Wednesday, July 07, 2010

a part-way through review: the city & the city

I've read two China Miéville books before, or at least most of two. I really like Perdido Street Station, but I never finished The Scar (the one about the floating city.) This new, shorter book reads pretty much like a police procedural, but it is set in the doppel-cities of Beszel and Ul Qoma. It has interesting characters, of the detective sort, though not especially unique characters. The conceit of these two overlapping cities and their proscription of crossing over and seeing/unseeing is really interesting, but halfway through the book and I still don't quite get it. There are many descriptions of the elaborate training that tourists and newcomers must undergo in order to behave properly and understand the rules of Beszel and Ul Qoma, much of which have to do with not seeing what's in front of you, and watching that you don't go into places you're not supposed to see. Not surprisingly, there are lots of politics related to this situation, and a perfect setup for a murder, done in one place, discovered in another. So I'm enjoying the story, just as I might enjoy reading Ian Rankin, though Miéville just isn't as good with this genre as writers like Rankin and others. Though the touch of Calvino is intriguing. But still I feel like one of these tourists who doesn't quite understand where I am, and how things work. If I were critiquing this from a sci-fi point of view, I might say that the alternative world is not quite consistent in its operation, or that some aspect of its essential characteristic has not been clearly communicated. It's a little like Men in Black, I suppose, without the gizmo that cleans memories. Of course, I need to finish it and find out who done it and why.

1 comment:

Unknown said...

So now I've finished the book and discovered that is was one of the finalists this year for the Hugo.

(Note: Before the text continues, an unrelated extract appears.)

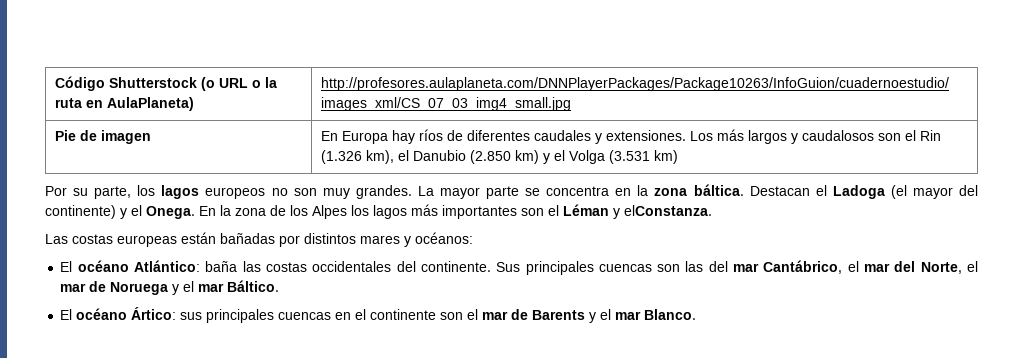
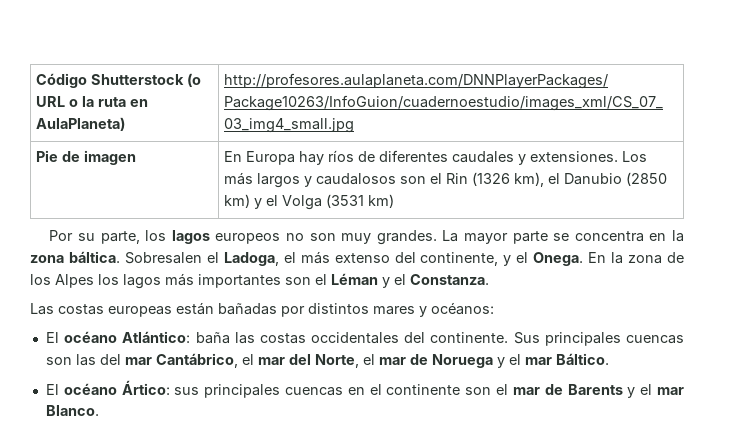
[320,150,362,164] (1.326 -> [472,172,511,186] (1326
[469,150,511,164] (2.850 -> [626,172,668,186] (2850
[608,150,650,164] (3.531 -> [326,194,365,208] (3531
[749,185,979,199] [45,205,116,219] Destacan el Ladoga (el mayor del continente) -> [124,251,499,266] Sobresalen el Ladoga, el más extenso del continente,
[624,205,712,216] elConstanza. -> [394,274,489,285] el Constanza.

And while I still think there are some real problems with this story -- like most of the time, or even all the time, the less than satisfactorily explained relation between these "cleaved" cities is unnecessary. Pretty much all the same effects could be achieved in a more realistic setting, say Nicosia or Berlin a couple decades ago. In the end, the main character "breaches" the gap between the two (for very honorable reasons) and is thus forced to stay in-between forever because he can never re-learn how not to see across the boundaries.

Now that's a powerful metaphor, but creating an imaginary city in this case seems a short-cut to the fuller psychological analysis that might have been required to show how the Belfast Catholics learn how not to see the Belfast Protestants, and what effects that has. And the redemption and perdition arrives when someone learns to "see" everyone and everything for what they are, because they can't go back to their blindness.

Jose Saramango's Blindness is a much more satisfying fable along these lines. As is The Invisible Man. So much as I enjoyed reading this book, it wasn't all that, leading me to my conclusion about sci-fi, weirdness, fantasy, speculative, which is, the value-added components have to be more than ways of not fully imagining the "real."